Todo acabó una tarde de junio como cualquier otra. El calor cubría el bosque como una manta, las hojas pendían flácidas y al oeste se acumulaban nubes de tormenta.

La hembra iba de caza por el bosque.

No se fijó en que el sur del cielo se había iluminado de golpe. La luz brotó en silencio al otro lado de las copas de los árboles, subiendo por la bóveda azul celeste.

El bosque guardó un silencio vigilante.

Seis minutos después, el suelo sufrió una fuerte sacudida. La hembra se agachó para no perder el equilibrio. El temblor no duró ni treinta segundos. Siguió cazando.

A los ocho minutos el suelo volvió a temblar. Esta vez fueron como olas. Vio entonces el resplandor amarillo que seguía ascendiendo por el sur del horizonte, un resplandor inusual que hacía que las araucarias tuvieran dos sombras. El bosque se iluminó. Sintió en sus flancos un calor radiante que venía del sur. Hizo una pausa en su caza. Estaba vigilante, pero todavía no inquieta.

Al cumplirse doce minutos, oyó un silbido, como si se acercara un fuerte viento. El silbido se convirtió en rugido. De repente se doblaron los árboles y todo el bosque se llenó de un ruido seco de troncos rompiéndose, explotando. Algo la empujaba, algo que no era ni viento, ni ruido, ni presión, sino una mezcla de las tres cosas. La empujaba con tal fuerza que acabó arrojándola al suelo, donde sufrió el azote de un sinfín de plantas, ramas y troncos llevados por el viento.

Tras unos instantes de dolor y aturdimiento, su instinto se despertó de golpe y le ordenó levantarse y luchar. Rodó sobre sí misma y se quedó agazapada, resistiendo enfurecida la tormenta, mordiendo y rugiendo al huracán vegetal que la atacaba.

Poco a poco amainó la tempestad, dejando a su paso un bosque destrozado. Un nuevo ruido brotó en el silencio, un zumbido misterioso que parecía un canto. Un rayo resplandeciente surcó el cielo varias veces, y otro, y otro, explotando en el paisaje desolado hasta convertirse en una lluvia de fuego. Todo eran gritos de animales, voces confusas y aterrorizadas que formaban un coro aterrado. Mientras la lluvia crecía en intensidad, diversas manadas de animales pequeños cruzaron los escombros en todas las direcciones.

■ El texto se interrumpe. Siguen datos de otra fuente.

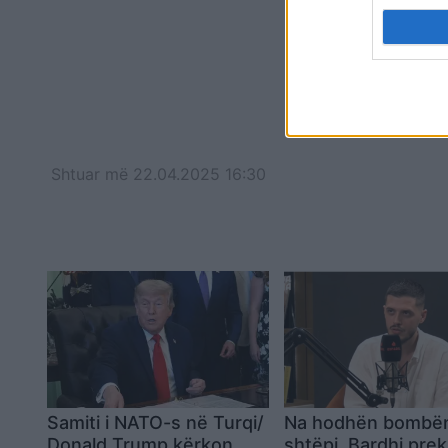
Shtuar
më
22.04.2025 16:30
Samiti i NATO-s në Turqi/
Na hodhën bombë
Donald Trump kërkon
shtëpi, Bardhi pre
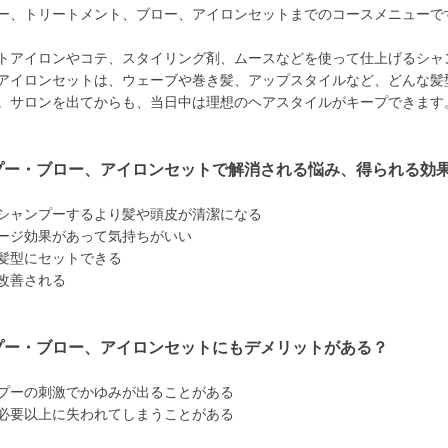
ー、トリートメント、ブロー、アイロンセットまでのコースメニューで
トアイロンやコテ、スタイリング剤、ムースなどを使って仕上げるシャ
アイロンセットは、ウェーブや巻き髪、アップスタイルなど、どんな髪
。サロンを出てからも、当日中は理想のヘアスタイルがキープできます
プー・ブロー、アイロンセットで解消される悩み、得られる効
シャンプーするより髪や頭皮が清潔になる
ージ効果があって気持ちがいい
髪型にセットできる
改善される
プー・ブロー、アイロンセットにもデメリットがある？
プーの刺激でかゆみが出ることがある
必要以上に失われてしまうことがある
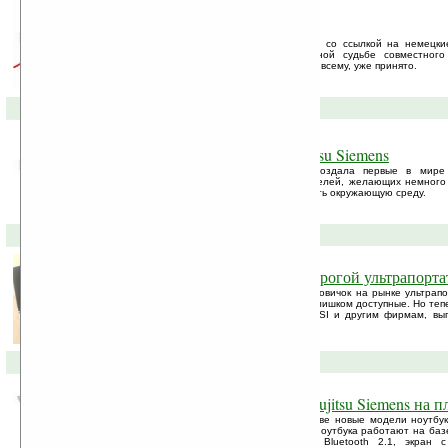
Что будет с Fujitsu-Siemens?
Computer Reseller News (CRN) сообщает, со ссылкой на немецк
Financial Times Deutschland, о возможной судьбе совместного 
Computers. Решение о судьбе СП, судя по всему, уже принято.
15-08-2008 »
Монитор на ноль ватт от Fujitsu Siemens
Компания Fujitsu Siemens Computers создала первые в мир
электроэнергии ноль ватт для пользователей, желающих немного 
за электричество и вместе с этим защитить окружающую среду.
14-07-2008 »
Fujitsu Siemens выпустит недорогой ультрапорт
Компания Fujitsu Siemens — далеко не новичок на рынке ультрап
цены у этих устройств, мягко говоря, не слишком доступные. Но те
присоединиться к Asus, Acer, HP, Dell, MSI и другим фирмам, в
ноутбук.
13-06-2008 »
Новые модели ноутбуков от Fujitsu Siemens на 
Компания Fujitsu Siemens представила две новые модели ноутбук
3530 на платформе Puma от AMD. Оба ноутбука работают на базе 
имеют в наличии интерфейс eSATA, Bluetooth 2.1, экран с т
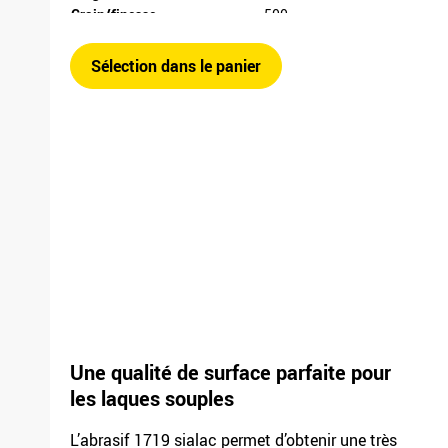
Grain/finesse
500
Unité de conditionnement
10
F 03E 007 12S /
Sélection dans le panier
7244.1304.0500
Longueur
2620mm
Largeur
1350mm
Grain/finesse
600
Unité de conditionnement
10
F 03E 007 12T /
7244.1304.0600
Une qualité de surface parfaite pour
les laques souples
L’abrasif 1719 sialac permet d’obtenir une très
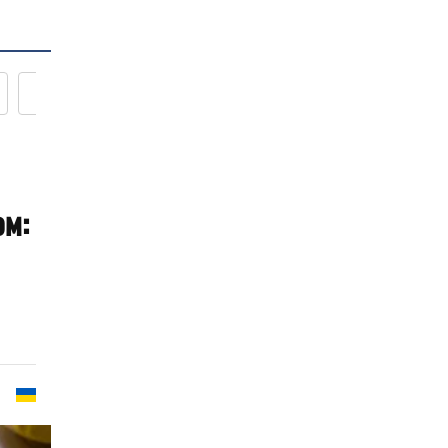
Новости кулинарии
ом:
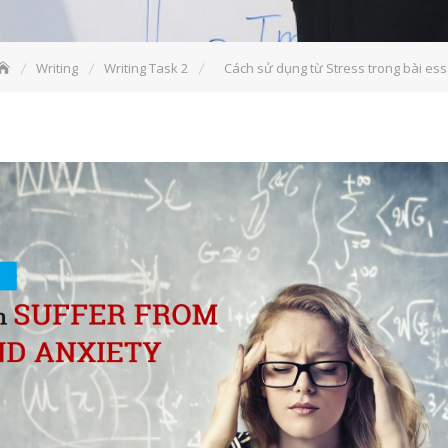
Writing
Writing Task 2
Cách sử dụng từ Stress trong bài es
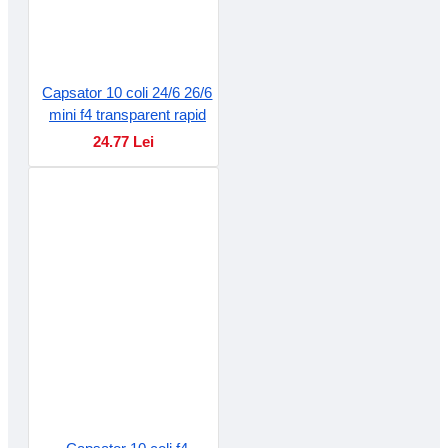
Capsator 10 coli 24/6 26/6
mini f4 transparent rapid
24.77 Lei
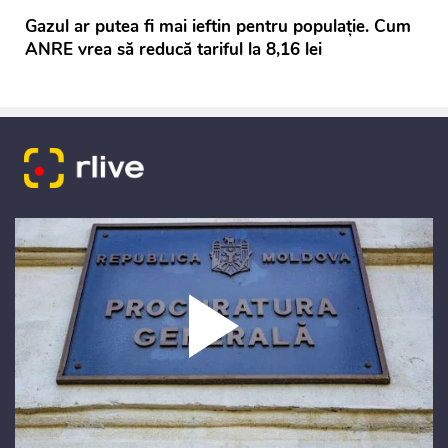
Gazul ar putea fi mai ieftin pentru populație. Cum
ANRE vrea să reducă tariful la 8,16 lei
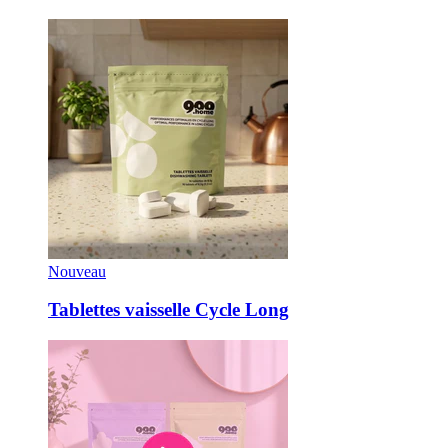
Nouveau
Tablettes vaisselle Cycle Long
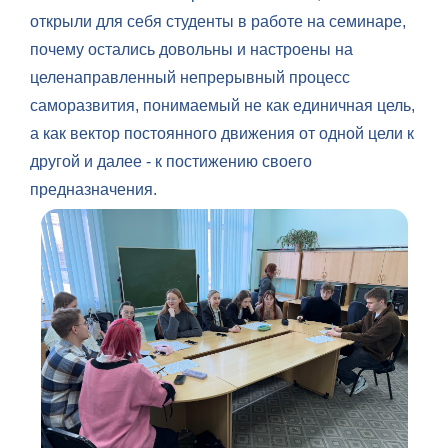
открыли для себя студенты в работе на семинаре,
почему остались довольны и настроены на
целенаправленный непрерывный процесс
саморазвития, понимаемый не как единичная цель,
а как вектор постоянного движения от одной цели к
другой и далее - к постижению своего
предназначения.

Una manada de coelophysis cometió la imprudencia de pasar corriendo por delante de la hembra, que hundió en ella su enorme cabeza y a base de mordiscos dejó sembrado el suelo de extremidades, cuerpos y colas que se retorcían. Devoró los trozos a su antojo. De vez en cuando lanzaba dentelladas al cielo, molesta por la lluvia de fuego, que poco a poco perdió fuerza y derivó en una lenta llovizna de trozos de piedra. Terminado el festín, descansó. No vio que había desaparecido el sol, ni que el color del cielo estaba virando del amarillo al naranja, y de este a un rojo sangre que se oscurecía por momentos, emanando calor sin origen concreto. Incluso el aire se estaba calentando hasta extremos desconocidos por ella.

No solo el calor, también el dolor de las heridas de la espalda hicieron que la hembra saliera de su inmovilidad y se levantara para ir a la ciénaga de los apreses, a su revolcadero habitual. Al llegar, se agachó y rodó por el fango frío y negro hasta quedar cubierta enteramente por él.

Poco a poco oscureció. Su mente se relajó. Todo iba bien.